Unknown newspaper - 1963
WEST WICKHAM STRIKES BLOW FOR THE 'POPS'
A ROARING success, but a financial disaster. This is the verdict on what was undoubtedly West Wickham's liveliest evening for many years. Whatever it was, "Wickham Goes POP" struck a blow for "pop" music, which left teenage girls screaming and the sturdy walls of Wickham Hall shaking.
It also struck a blow for the enterprising youngsters who took part in Wickham's first ever "pop" concert on Thursday last week. Many of them revealed a natural talent for entertaining which should take them some way along the treacherous, if rewarding, patch of show business.
Cynics who sneer that the younger generation is apathetic and complacent should make a point of seeing Wickham Enterprises' next concert.
Topping the bill were the Konrads, one of West Kent's leading guitar groups, led by drummer David Hadfield.
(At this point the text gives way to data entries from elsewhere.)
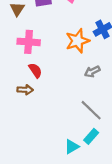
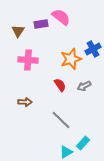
red semicircle: (35, 70) -> (60, 85), moved
gray line: (91, 110) -> (61, 120), moved

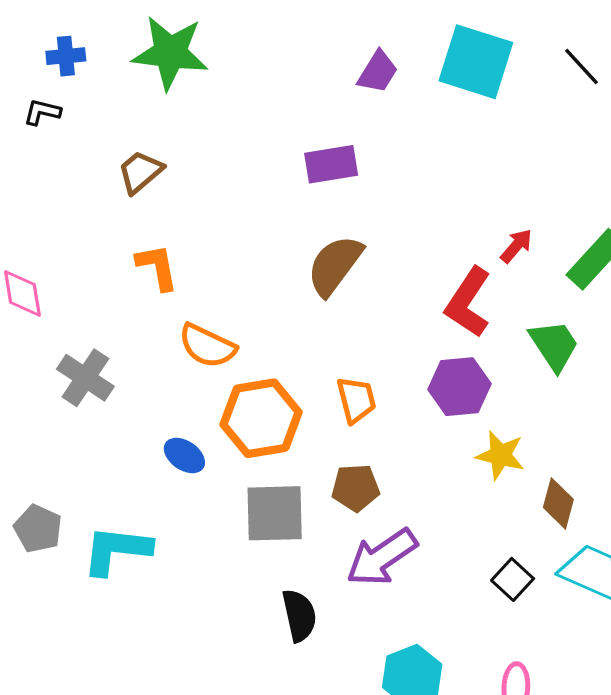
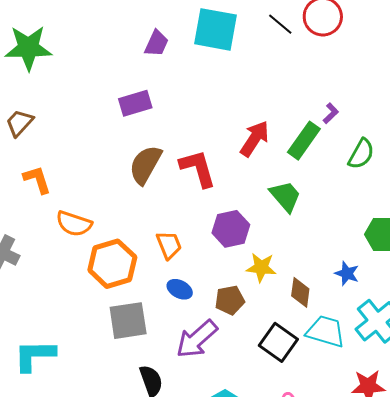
red arrow: (516, 246) -> (255, 139), size x1.6
red L-shape: (468, 302) -> (198, 168), moved, turned 138
blue ellipse: (184, 455) -> (180, 289), moved
brown pentagon: (356, 488) -> (230, 300), moved
black square: (513, 579) -> (278, 342), size x1.5

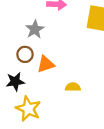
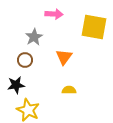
orange triangle: (46, 64) -> (64, 57), moved, turned -36

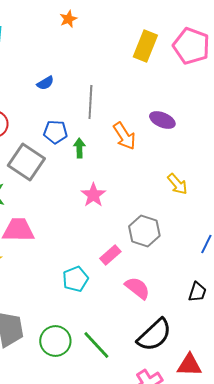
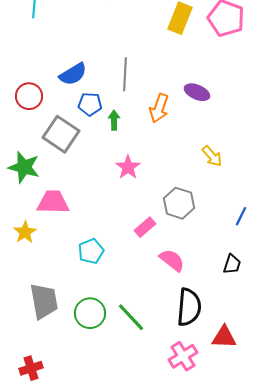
blue semicircle: (45, 83) -> (73, 74), moved, size x1.6
orange arrow: (124, 136) -> (159, 108), turned 52
cyan pentagon: (75, 279) -> (91, 251), moved
black semicircle: (154, 335) -> (189, 307), turned -42

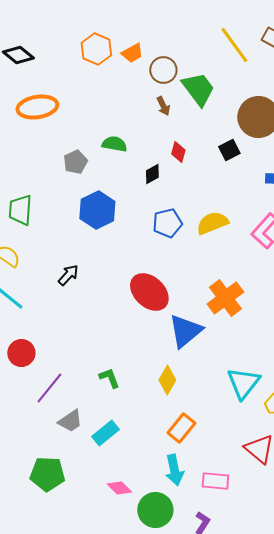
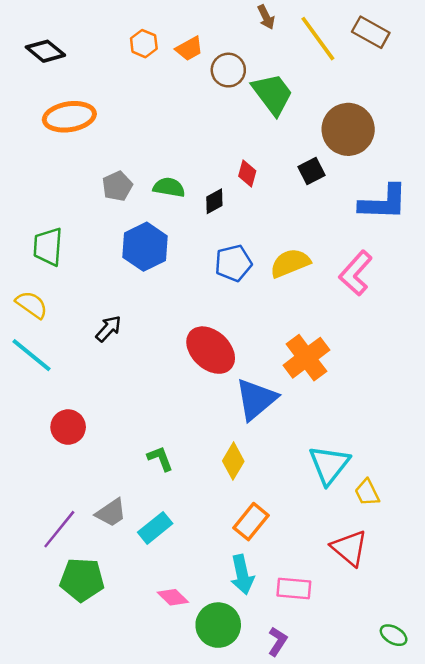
orange hexagon: (96, 49) -> (144, 44), size x0.7
brown arrow: (163, 106) -> (266, 17), moved
green semicircle: (114, 144) -> (169, 187), moved
red circle: (21, 353) -> (68, 427), moved
purple line: (49, 388) -> (59, 529), moved

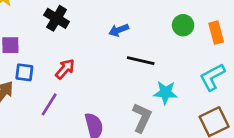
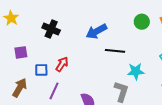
blue arrow: (119, 30) -> (96, 31), size x1.5
blue square: (24, 72) -> (41, 70), moved

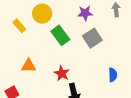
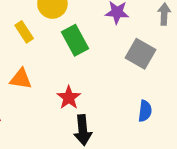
yellow rectangle: (19, 26) -> (24, 32), moved
gray square: (92, 38) -> (140, 54), moved, turned -36

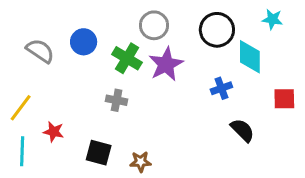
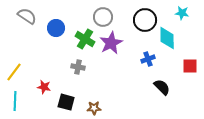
gray semicircle: (40, 51) -> (27, 16), moved
red star: (54, 132) -> (44, 87), moved

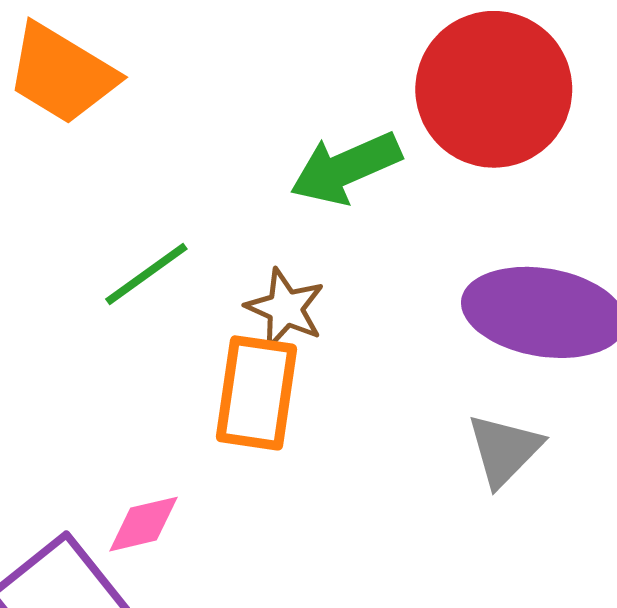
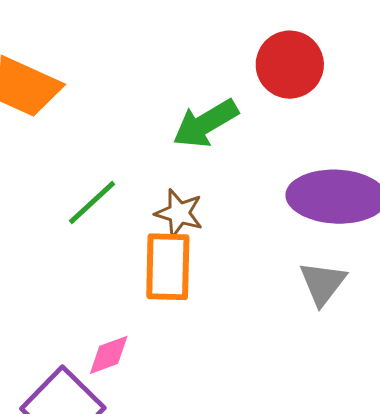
red circle: (494, 89) -> (290, 65), size x0.7

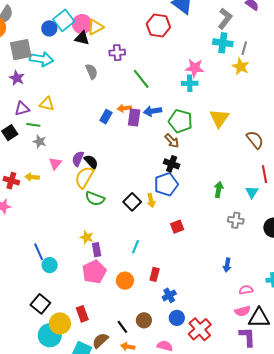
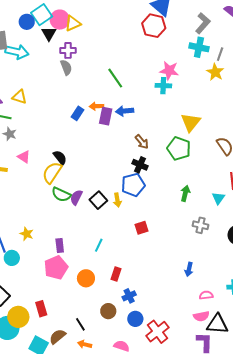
red hexagon: (158, 25) -> (154, 26), moved
black triangle: (82, 38) -> (49, 34), moved, turned 42
purple cross: (117, 53) -> (68, 50), moved
green pentagon: (180, 121) -> (179, 148), moved
purple semicircle: (78, 159) -> (76, 197), moved
pink triangle: (55, 163) -> (24, 157), turned -40
yellow star: (87, 237) -> (27, 234), moved
brown circle: (144, 320) -> (108, 311), moved

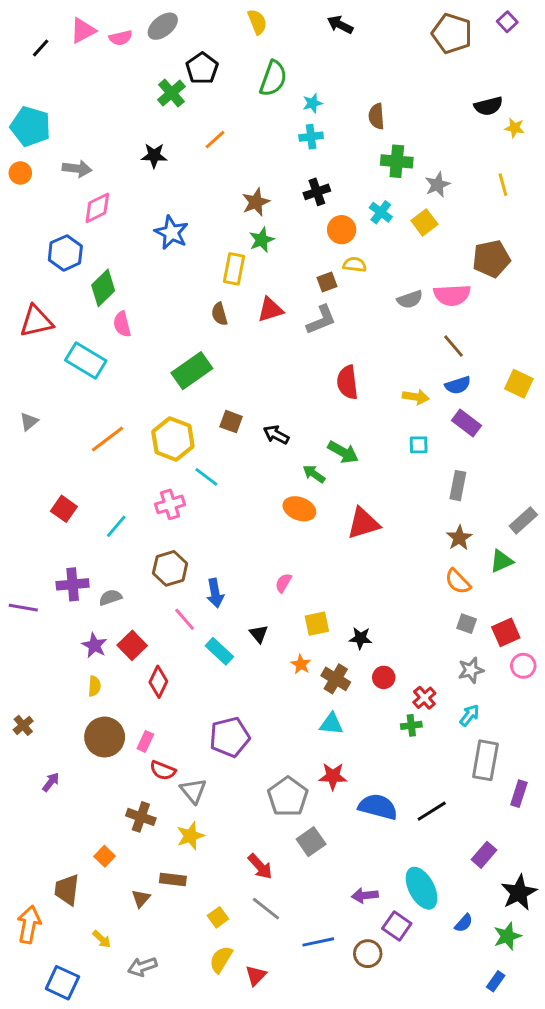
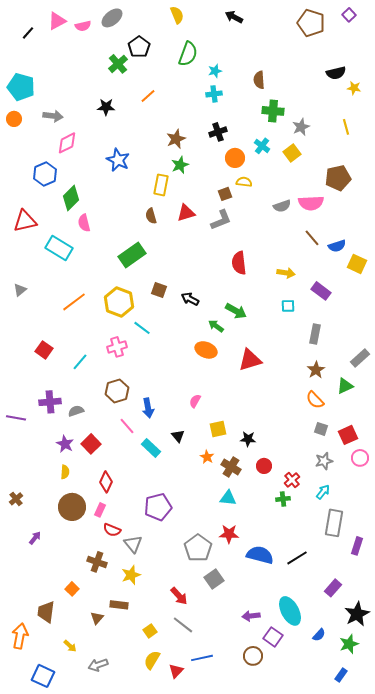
blue semicircle: (458, 385) -> (337, 246), moved
red diamond: (158, 682) -> (106, 482), moved
blue line: (318, 942) -> (202, 658), moved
Lavish scenery and costumes did not conceal the fact that the Konrads had nothing very startling to offer.
But the girls loved them. Their enthusiasm was not in the least dampened by the fact the Konrads did not take the stage until 11.30 - 3 1/2 hours after the Trubeats had raised the curtain.
The new "Mersey" sound dominated the show just as it dominates the hit parade. The groups who lagged behind this current rave sounded distinctly "old hat."
One of the groups who were definitely with it were the Trubeats, led by 17-year-old Alan Chamberlain. They produced a really exciting sound and scored over less ambitious groups by experimenting with vocal combinations.
The Aces, the youngest group taking part, were surprisingly good, and deserve a word of praise for tackling not only two well-known Shadows' numbers, but also for composing their own.
Four Scouts from St. Francis', West Wickham, formed the Constrees, but Pip Blakemore was unfortunate in losing his Burnettes at the last moment. He managed to form a new group just a few days before the concert, and although they lacked polish, they were saved by a useful vocalist.
Singing country and western numbers to her own guitar accompaniment, 16-year-old Christine Conway appeared more than a little nervous before an audience thirsting for the pulsating beat of the Psykons.
One of the star local groups, they all but brought the hall crashing about their ears with their version of the "Sailor's Hornpipe."
But they badly need a vocalist. They sound somewhat dated, although their lead guitarist, Robin Hill, and their drummer, John Whitfield, were the best among local amateurs in the show.
Del and the Panthers, a polished swinging group, were blessed with an exciting vocalist in 19-year-old Derek Weatherley.
The Rebounds immediately impressed the audience with their obvious professionalism. Surrounded by a forest of electronic equipment, the Rebounds were undoubtedly the highlight of the show. Their vocal numbers were tremendous, and the addition of an electronic organ to the group produced interesting effects.
Vern Rogers, on the other hand, was disappointing. A "shouter" of the old "rock" school, he was unpopular with teenagers at the show.
A favourite with Operatic Society audiences, Monica Titmuss was more than a little out of place in a "pop" concert. Her refined soprano voice so favoured in light opera, was barely audible. if she intends taking "pop" singing seriously she must develop a more robust style. Shelia Parsons accompanied her on the piano.
"Wickham Goes Pop" was devised and produced by Mr. David Meyer. Compere was Brian Showell and interval music was provided by pianist Hilda Holt.